Time wastes too fast. Life passes too quickly, and does not follow any rules. I could fill this blog with innumerable words about what happened to me in the last seven hundred odd days, and how the person I am today changed from the person I was yesterday. At times, I didn’t want to change in the slightest degree, and at other times, I wanted to change more than anything, to have my mind rewritten and reprogrammed so that I could forget all that I was. The main thing I learned during all of these phases was simple: change is like gravity. Even if you want to fly, and focus all of your mental energy on levitation and subsequent zooming around, and chant to yourself, “there is no gravity” day in and day out, nothing will happen. You could choose to walk off a tall cliff chanting this, and for a second, you would certainly feel like you were flying. What you would really be feeling is the relentless tug of gravity, pulling you down at 9.8 meters per second, no matter how loud you were chanting or screaming your mantra. Gravity is there whether you want it or not. (It is my recommendation that no one should try the above idea, unless they are from Krypton).
Gravity isn’t all bad though. It prevents us from being thrown bodily into space at any moment, which would be bad. So even when internal inconsequential events are going on, and it feels like we have been disconnected from the world, gravity holds us fast. Change is like gravity. It is neither good nor bad, it merely is. Therefore, what I have really learned is that in life, one has to roll with change, just like one rolls with gravity. Sure, we’d all like to fly, but the sacrifice of not flying is outweighed by not being cast off into the sun or other parts of the universe at some random moment. With the exception of eventually telling some stories that happened to me during this period at some point, there is really nothing for me to say about what happened during those seven hundred odd days. I was learning to deal with change like I deal with gravity. No big deal.

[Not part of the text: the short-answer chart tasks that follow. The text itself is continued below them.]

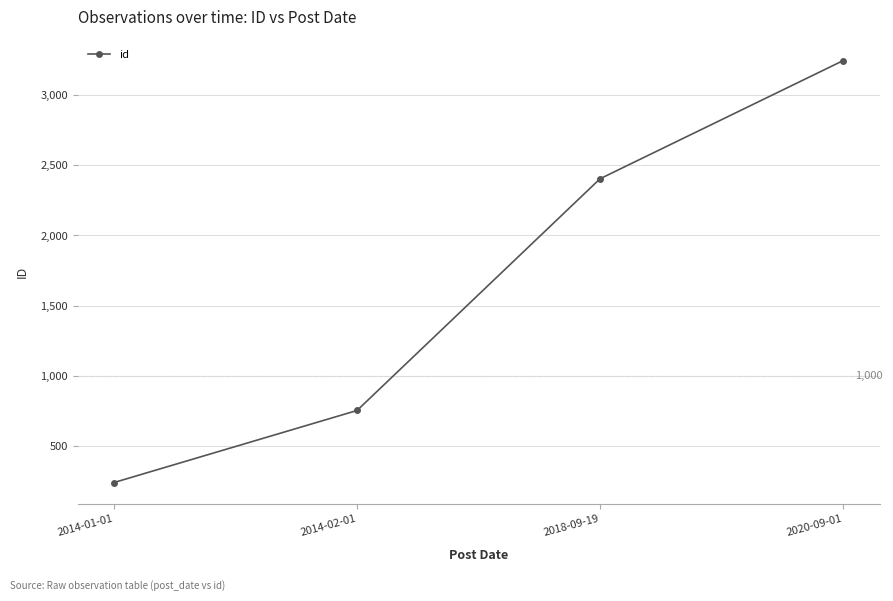

Reading left to right, what are all the values shown in this chart?

241	754	2404	3245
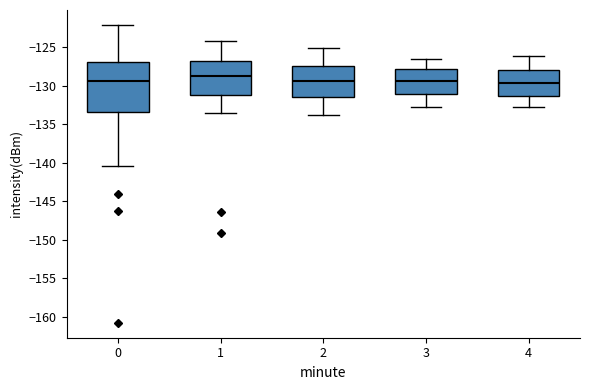

Where is the lower edge of the box at x = 4 on the y-axis? The values are not printed on the chart, so give them approximately, as read against the axis.

-131.5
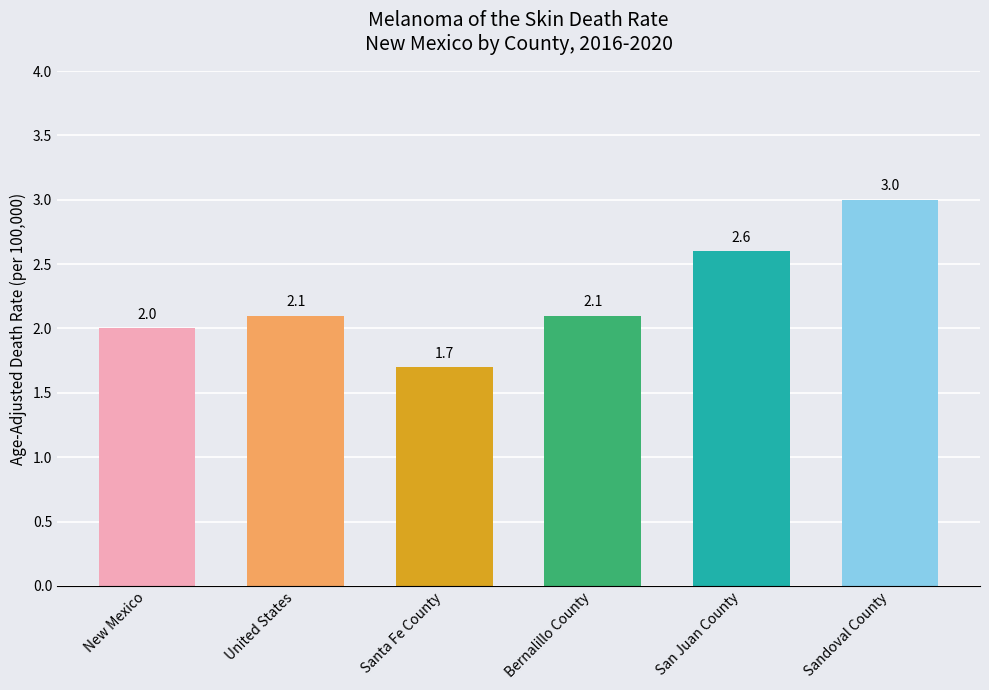

How many bars are there in total?

6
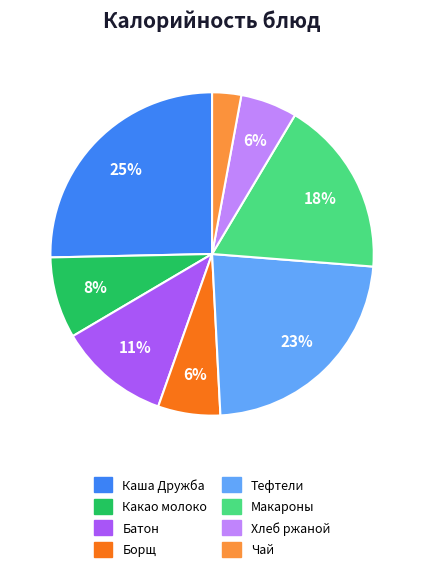

Is there any slice that represents more than half of the pie?

No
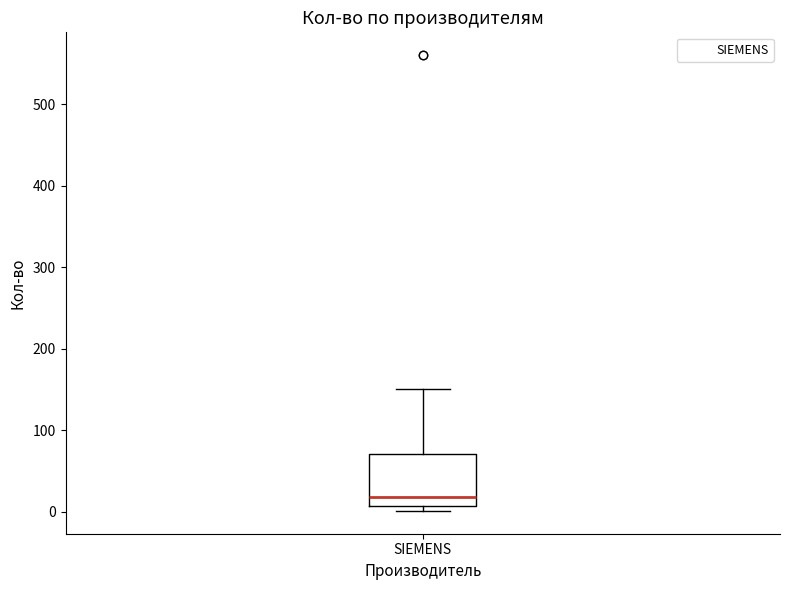

Read this box plot against the y-axis: the position of the median line, the range covered by the box, and the ends of both whiskers. The values are not printed on the chart, so give them approximately, as read against the axis.

median 20, box 10 to 70, whiskers 0 to 150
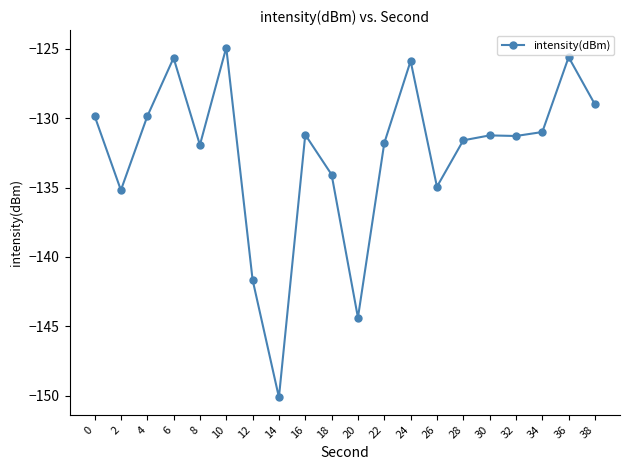

Count the number of data series in this chart.

1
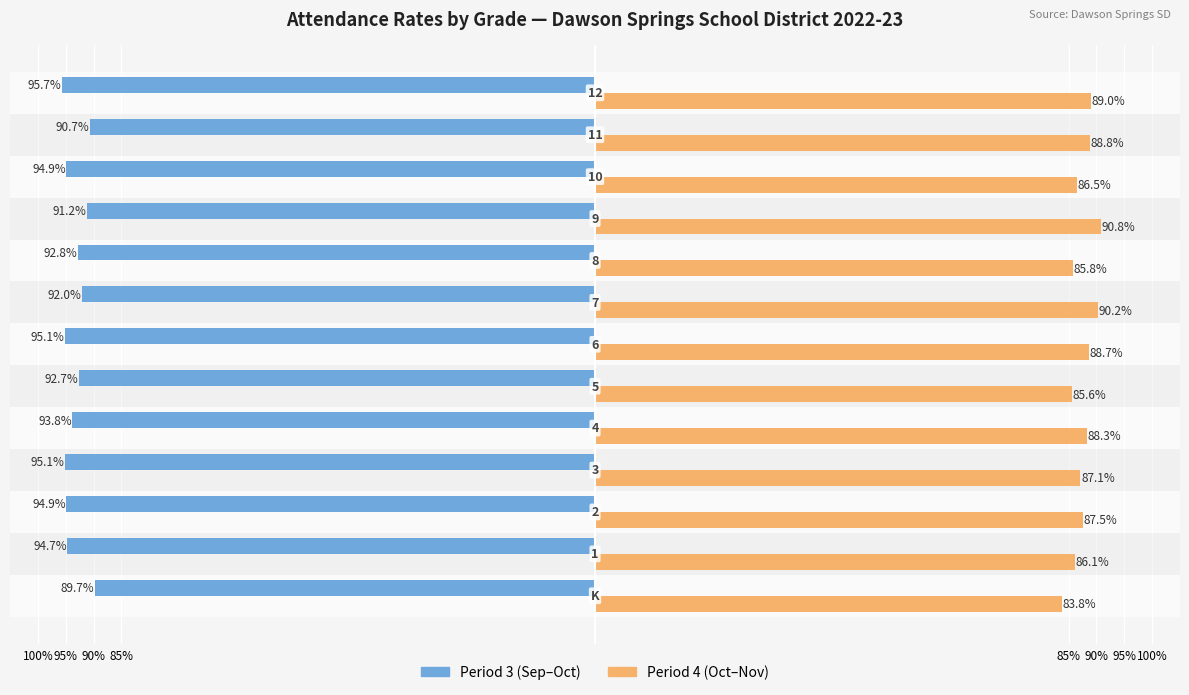

How many groups of bars are there?

13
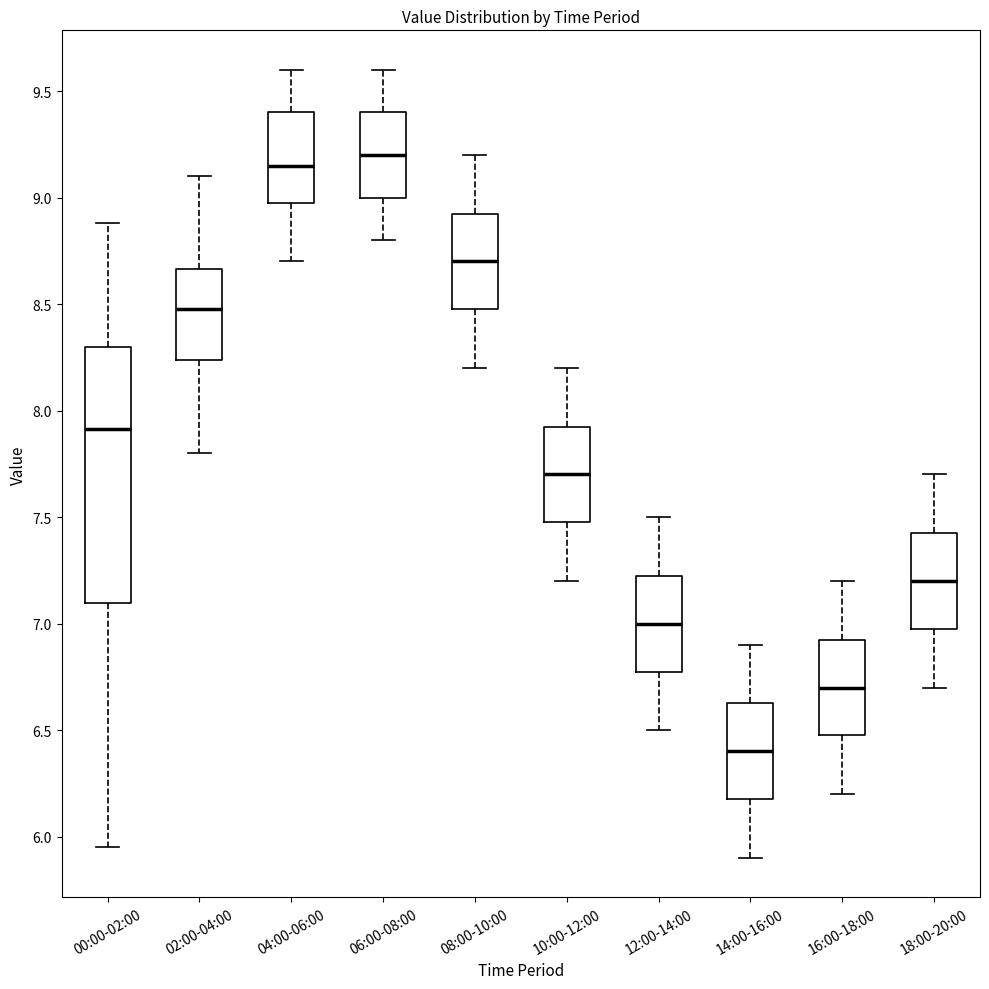

Where is the lower edge of the box for 00:00-02:00 on the y-axis? The values are not printed on the chart, so give them approximately, as read against the axis.

7.10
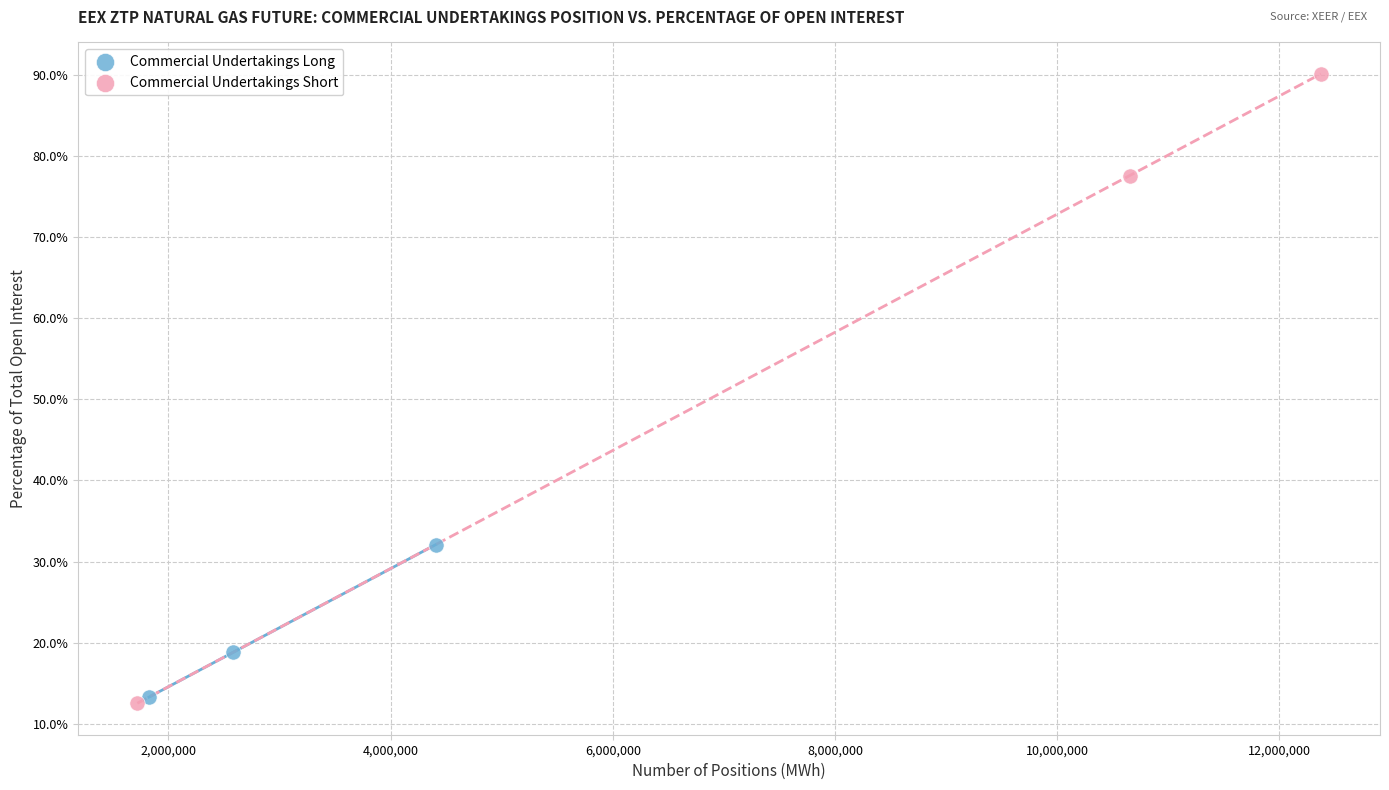

Which series has the largest Y range (max minus min)?

Commercial Undertakings Short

For those of you screaming obscenities and staring angrily at the screen thinking, “that was the biggest bunch of bullcrap I have ever read”, let me tell you two things that are important about the great content absence of these last weeks and months and years. In order for me to tell you that, first, I must tell you a small thing about myself. It has always been my dream to be a writer. When I was a sassy teenager, I would tell anyone who would listen about how I was going to be a great author. (In my defense, I never told people what I was going to write about; in my opinion, you never surrender your ideas for nothing). No, I’m not going to apologize for saying that. I think everyone needs that bit of teenage moxie to get them started.
Let me tell you why it is good to have that moxie at an early age. No matter how good you are at something; how good you think you are; how good you could hypothetically be; or how good you actually are on an absolute scale, at some point, fear creeps into your brain and rumbles through all of your plans and ideas, paralyzing you in innumerable ways. Frank Herbert said it best in Dune, “fear is the mind killer”. (http://www.dunenovels.com/ ). To that perfect definition, I would only add that fear is the time waster, the life taker. I know this because for many of those weeks, I was afraid. At this point you may rightly scoff – “You? Afraid?”, but it is true. At times, I have been afraid of my own dreams. At those moments, it was easier to do anything, take any type of risk, and accept any challenge except those that involved following my dreams. It was easier to focus on the million problems that existed in chasing those dreams, the billion hypotheticals that prevented me from moving forward. Since I was afraid of failing in one way or another, I simply stopped trying. In this way, I found the fastest way to hit the ground and fail – I simply didn’t try. It was deplorable.
For a while, I wouldn’t admit that I was afraid. I was out doing things that were incredibly risky, tiring and time consuming. I told myself that I would merely write the next day. It was simply to murmur to myself that I would do it the next day, and watch Monday turn into Thursday turn into another week turn into another three months. In this fashion, with quiet complacency, it was easy to partially kill myself and my dreams. That’s what I really want to apologize for – the loss of time. Not to you, the reader – but if you want, partially to you, but to me – because while it’s easy to live with no regrets in many ways, lost time, and lost friends are things you can never get back. There’s a story about how I stopped being complacent, and stopped being afraid – but I’m not going to tell it, because it’s an everyday story, one of small victories and constant battles. I’m happy to say that it’s a story of how I broke free of my own inertia, remembered my panache, remembered who I was and placed myself back on the path to my dreams with simple words. For me, those words were simple. Time wastes too fast. Life your dreams now. Life’s better with dreams; because the world needs dreams and imagination now – because it’s too full of fear and complacency. With that, I’ll be here on Friday, to tell you about how I see the mystic dreams of this site in the future.